Paper long abstract:
Methodological challenges can be encountered when (participantly) observing chronic diseases, but medical anthropology as well as the institutional ethnography (Abeles, 1995) both offer very strong toolboxes for tackling healthcare issues.
In the case of chronic diseases, the strength of ethnography is related to perceptions of everyday life and normality; trying to understand who patients trust and where they seek help when disease it not that thing that strikes and goes but stays for a lifetime; after the initial stages where technical knowledge is crucial, what makes a difference will seldom be the medical staff or technology; it may be similar people in similar situations; it may be alternative medicine of all kinds; it may be religion or other forms of spirituality; it may be none of the above. Nevertheless, anthropology is the only discipline that can legitimately deconstruct the predominant biomedical approach.

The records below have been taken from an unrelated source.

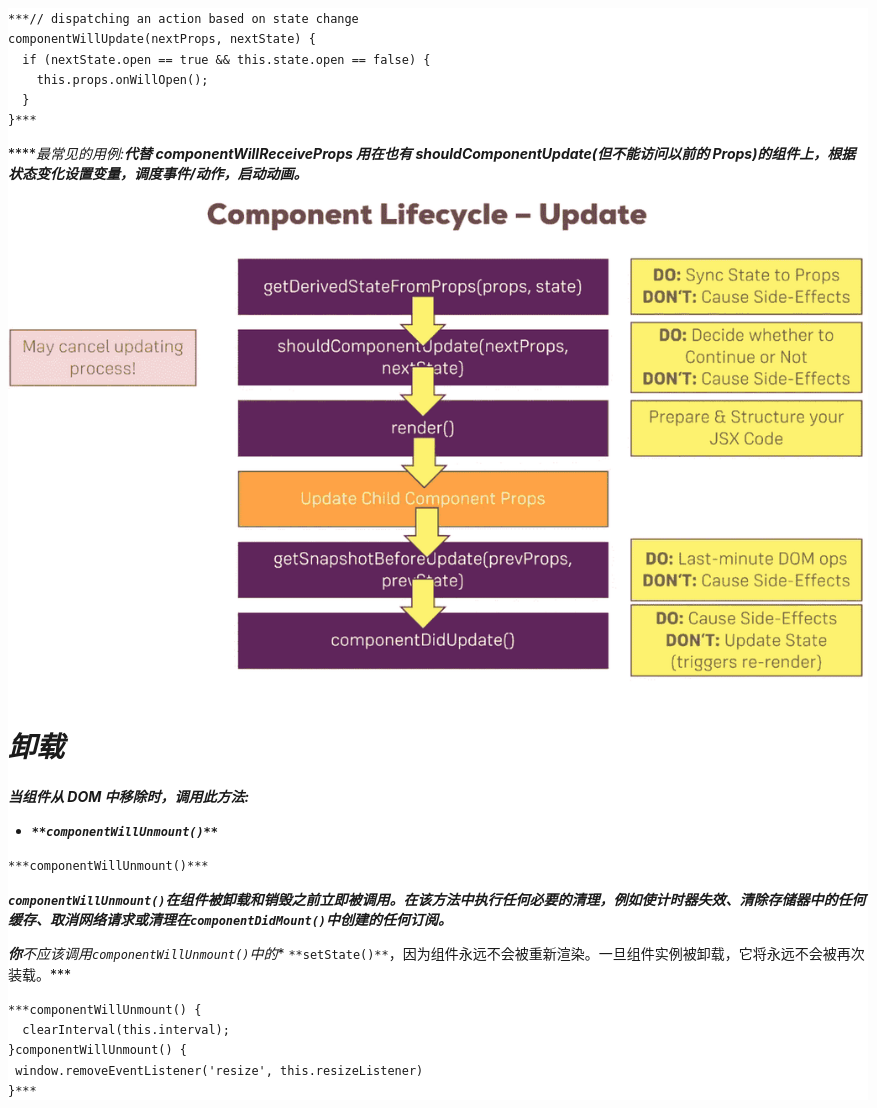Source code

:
 ```
***// dispatching an action based on state change
componentWillUpdate(nextProps, nextState) {
  if (nextState.open == true && this.state.open == false) {
    this.props.onWillOpen();
  }
}***
```

*****最常见的用例:**代替 componentWillReceiveProps 用在也有 shouldComponentUpdate(但不能访问以前的 Props)的组件上，根据状态变化设置变量，调度事件/动作，启动动画。***

***![](img/7a5e6fa044c422c7d7083e096b765be6.png)***

# ***卸载***

***当组件从 DOM 中移除时，调用此方法:***

*   ***`**componentWillUnmount()**`***

```
***componentWillUnmount()***
```

***`componentWillUnmount()`在组件被卸载和销毁之前立即被调用。在该方法中执行任何必要的清理，例如使计时器失效、清除存储器中的任何缓存、取消网络请求或清理在`componentDidMount()`中创建的任何订阅。***

***你**不应该调用`componentWillUnmount()`中的** `**setState()**`，因为组件永远不会被重新渲染。一旦组件实例被卸载，它将永远不会被再次装载。***

```
***componentWillUnmount() {
  clearInterval(this.interval);
}componentWillUnmount() {
 window.removeEventListener('resize', this.resizeListener)
}***
```
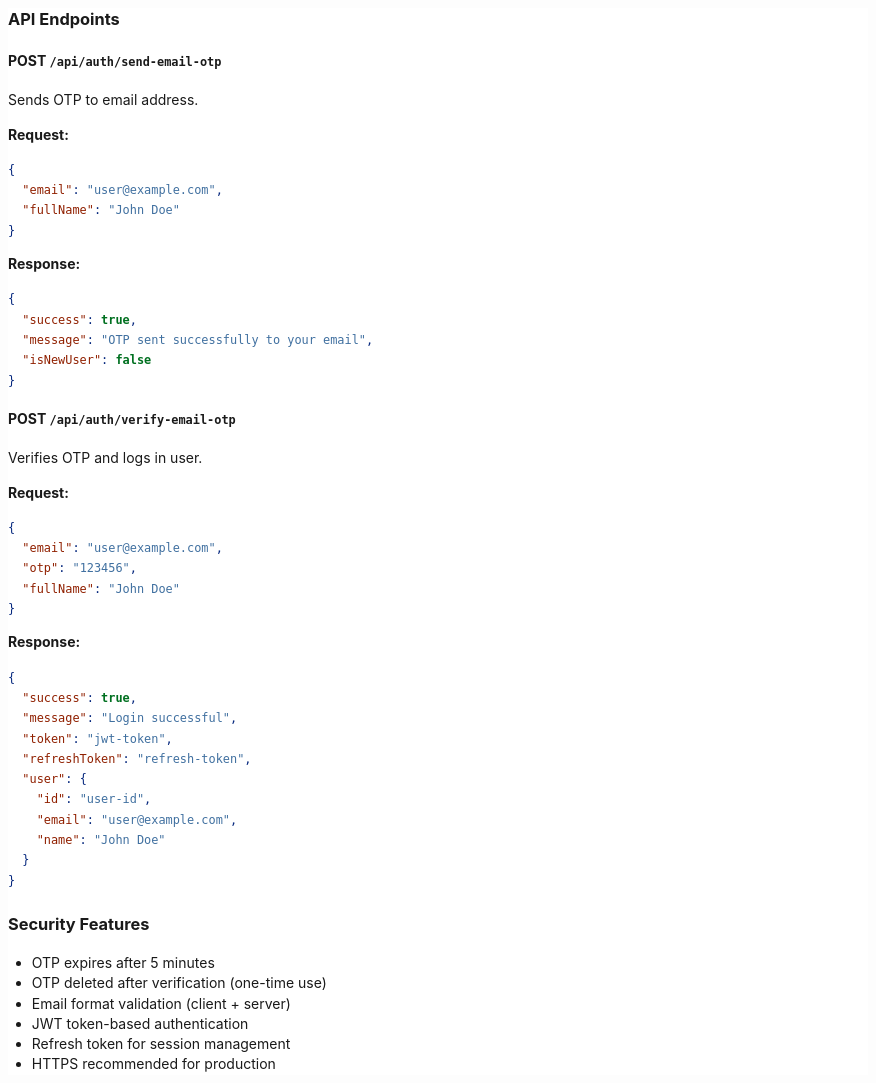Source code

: ### API Endpoints

#### POST `/api/auth/send-email-otp`
Sends OTP to email address.

**Request:**
```json
{
  "email": "user@example.com",
  "fullName": "John Doe"
}
```

**Response:**
```json
{
  "success": true,
  "message": "OTP sent successfully to your email",
  "isNewUser": false
}
```

#### POST `/api/auth/verify-email-otp`
Verifies OTP and logs in user.

**Request:**
```json
{
  "email": "user@example.com",
  "otp": "123456",
  "fullName": "John Doe"
}
```

**Response:**
```json
{
  "success": true,
  "message": "Login successful",
  "token": "jwt-token",
  "refreshToken": "refresh-token",
  "user": {
    "id": "user-id",
    "email": "user@example.com",
    "name": "John Doe"
  }
}
```

### Security Features
- OTP expires after 5 minutes
- OTP deleted after verification (one-time use)
- Email format validation (client + server)
- JWT token-based authentication
- Refresh token for session management
- HTTPS recommended for production
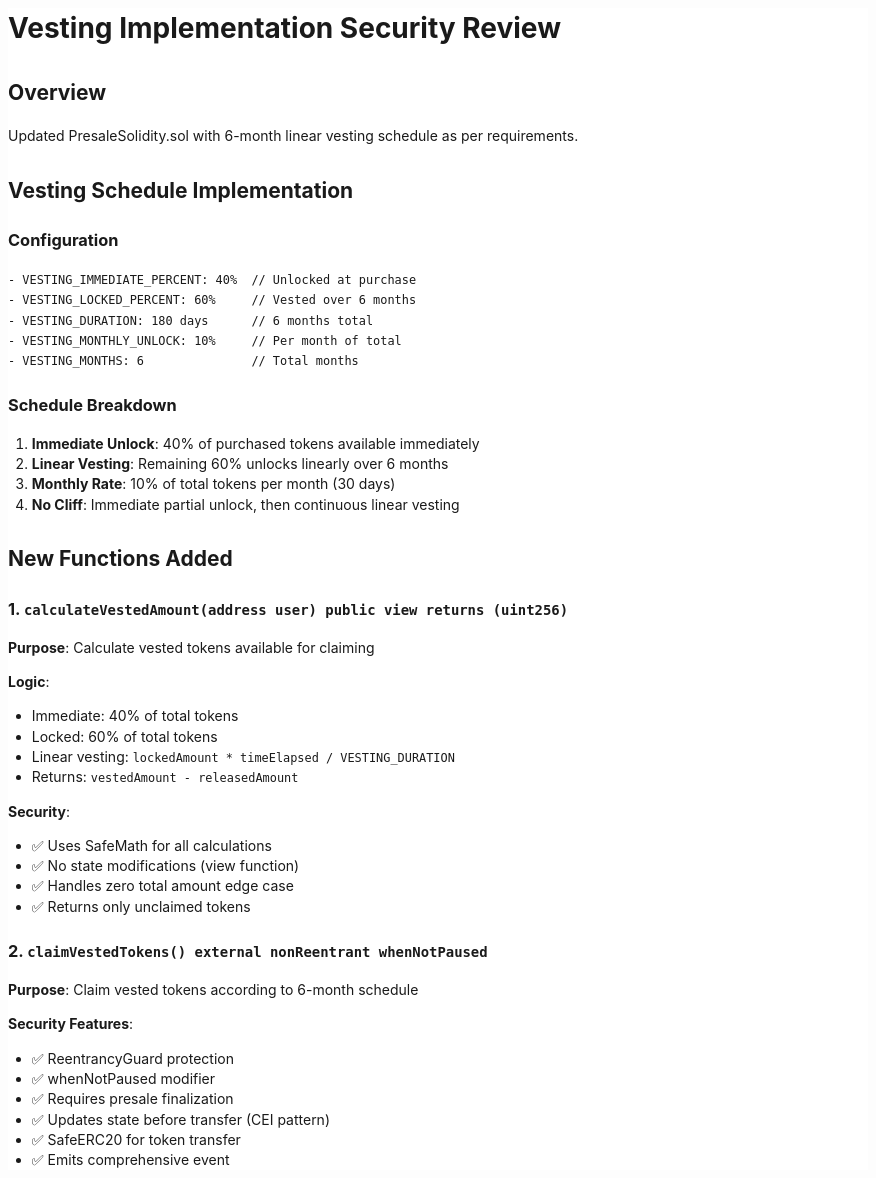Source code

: # Vesting Implementation Security Review

## Overview
Updated PresaleSolidity.sol with 6-month linear vesting schedule as per requirements.

## Vesting Schedule Implementation

### Configuration
```solidity
- VESTING_IMMEDIATE_PERCENT: 40%  // Unlocked at purchase
- VESTING_LOCKED_PERCENT: 60%     // Vested over 6 months
- VESTING_DURATION: 180 days      // 6 months total
- VESTING_MONTHLY_UNLOCK: 10%     // Per month of total
- VESTING_MONTHS: 6               // Total months
```

### Schedule Breakdown
1. **Immediate Unlock**: 40% of purchased tokens available immediately
2. **Linear Vesting**: Remaining 60% unlocks linearly over 6 months
3. **Monthly Rate**: 10% of total tokens per month (30 days)
4. **No Cliff**: Immediate partial unlock, then continuous linear vesting

## New Functions Added

### 1. `calculateVestedAmount(address user) public view returns (uint256)`
**Purpose**: Calculate vested tokens available for claiming

**Logic**:
- Immediate: 40% of total tokens
- Locked: 60% of total tokens
- Linear vesting: `lockedAmount * timeElapsed / VESTING_DURATION`
- Returns: `vestedAmount - releasedAmount`

**Security**:
- ✅ Uses SafeMath for all calculations
- ✅ No state modifications (view function)
- ✅ Handles zero total amount edge case
- ✅ Returns only unclaimed tokens

### 2. `claimVestedTokens() external nonReentrant whenNotPaused`
**Purpose**: Claim vested tokens according to 6-month schedule

**Security Features**:
- ✅ ReentrancyGuard protection
- ✅ whenNotPaused modifier
- ✅ Requires presale finalization
- ✅ Updates state before transfer (CEI pattern)
- ✅ SafeERC20 for token transfer
- ✅ Emits comprehensive event

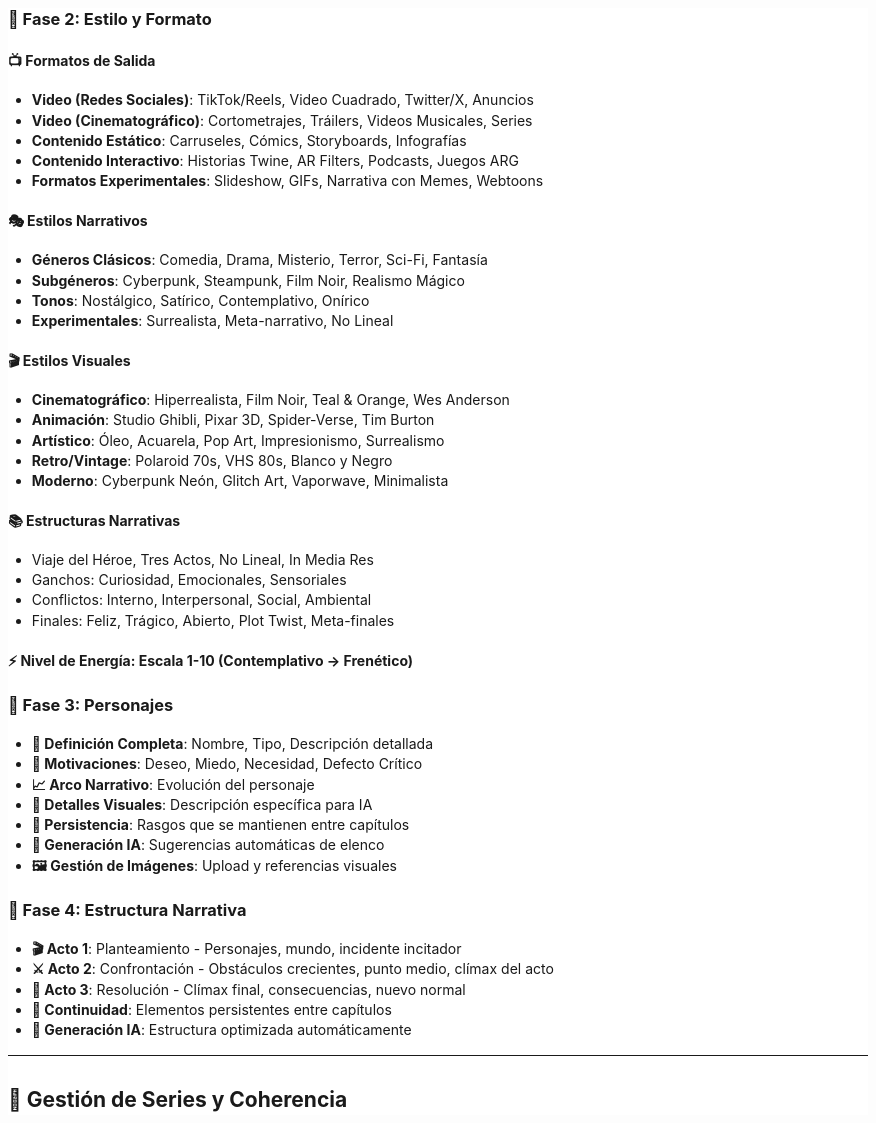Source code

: ### **🎨 Fase 2: Estilo y Formato**

#### **📺 Formatos de Salida**
- **Video (Redes Sociales)**: TikTok/Reels, Video Cuadrado, Twitter/X, Anuncios
- **Video (Cinematográfico)**: Cortometrajes, Tráilers, Videos Musicales, Series
- **Contenido Estático**: Carruseles, Cómics, Storyboards, Infografías
- **Contenido Interactivo**: Historias Twine, AR Filters, Podcasts, Juegos ARG
- **Formatos Experimentales**: Slideshow, GIFs, Narrativa con Memes, Webtoons

#### **🎭 Estilos Narrativos**
- **Géneros Clásicos**: Comedia, Drama, Misterio, Terror, Sci-Fi, Fantasía
- **Subgéneros**: Cyberpunk, Steampunk, Film Noir, Realismo Mágico
- **Tonos**: Nostálgico, Satírico, Contemplativo, Onírico
- **Experimentales**: Surrealista, Meta-narrativo, No Lineal

#### **🎬 Estilos Visuales**
- **Cinematográfico**: Hiperrealista, Film Noir, Teal & Orange, Wes Anderson
- **Animación**: Studio Ghibli, Pixar 3D, Spider-Verse, Tim Burton
- **Artístico**: Óleo, Acuarela, Pop Art, Impresionismo, Surrealismo
- **Retro/Vintage**: Polaroid 70s, VHS 80s, Blanco y Negro
- **Moderno**: Cyberpunk Neón, Glitch Art, Vaporwave, Minimalista

#### **📚 Estructuras Narrativas**
- Viaje del Héroe, Tres Actos, No Lineal, In Media Res
- Ganchos: Curiosidad, Emocionales, Sensoriales
- Conflictos: Interno, Interpersonal, Social, Ambiental
- Finales: Feliz, Trágico, Abierto, Plot Twist, Meta-finales

#### **⚡ Nivel de Energía**: Escala 1-10 (Contemplativo → Frenético)

### **👥 Fase 3: Personajes**
- **📝 Definición Completa**: Nombre, Tipo, Descripción detallada
- **🎯 Motivaciones**: Deseo, Miedo, Necesidad, Defecto Crítico
- **📈 Arco Narrativo**: Evolución del personaje
- **🎨 Detalles Visuales**: Descripción específica para IA
- **🔗 Persistencia**: Rasgos que se mantienen entre capítulos
- **🤖 Generación IA**: Sugerencias automáticas de elenco
- **🖼️ Gestión de Imágenes**: Upload y referencias visuales

### **📖 Fase 4: Estructura Narrativa**
- **🎬 Acto 1**: Planteamiento - Personajes, mundo, incidente incitador
- **⚔️ Acto 2**: Confrontación - Obstáculos crecientes, punto medio, clímax del acto
- **🎯 Acto 3**: Resolución - Clímax final, consecuencias, nuevo normal
- **🔄 Continuidad**: Elementos persistentes entre capítulos
- **🤖 Generación IA**: Estructura optimizada automáticamente

---

## 🔄 **Gestión de Series y Coherencia**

Anthropological methods are by default holistic, therefore they include the point of view of all the actors involved: supra-state, state and legislation, deriving institutions, civil society (patient organisations), industry, media, etc. In a debate which shifted from too much "doctor-" to too much "patient-"centered, such a holistic approach is crucial.
Cognitive anthropology is a major strength in the debate: how knowledge is produced, reproduced and transmitted. Cognitive anthropology can help with involving patients in the health literacy processes.
The issues raised in this abstract will be illustrated with ethnography on three categories of chronic diseases.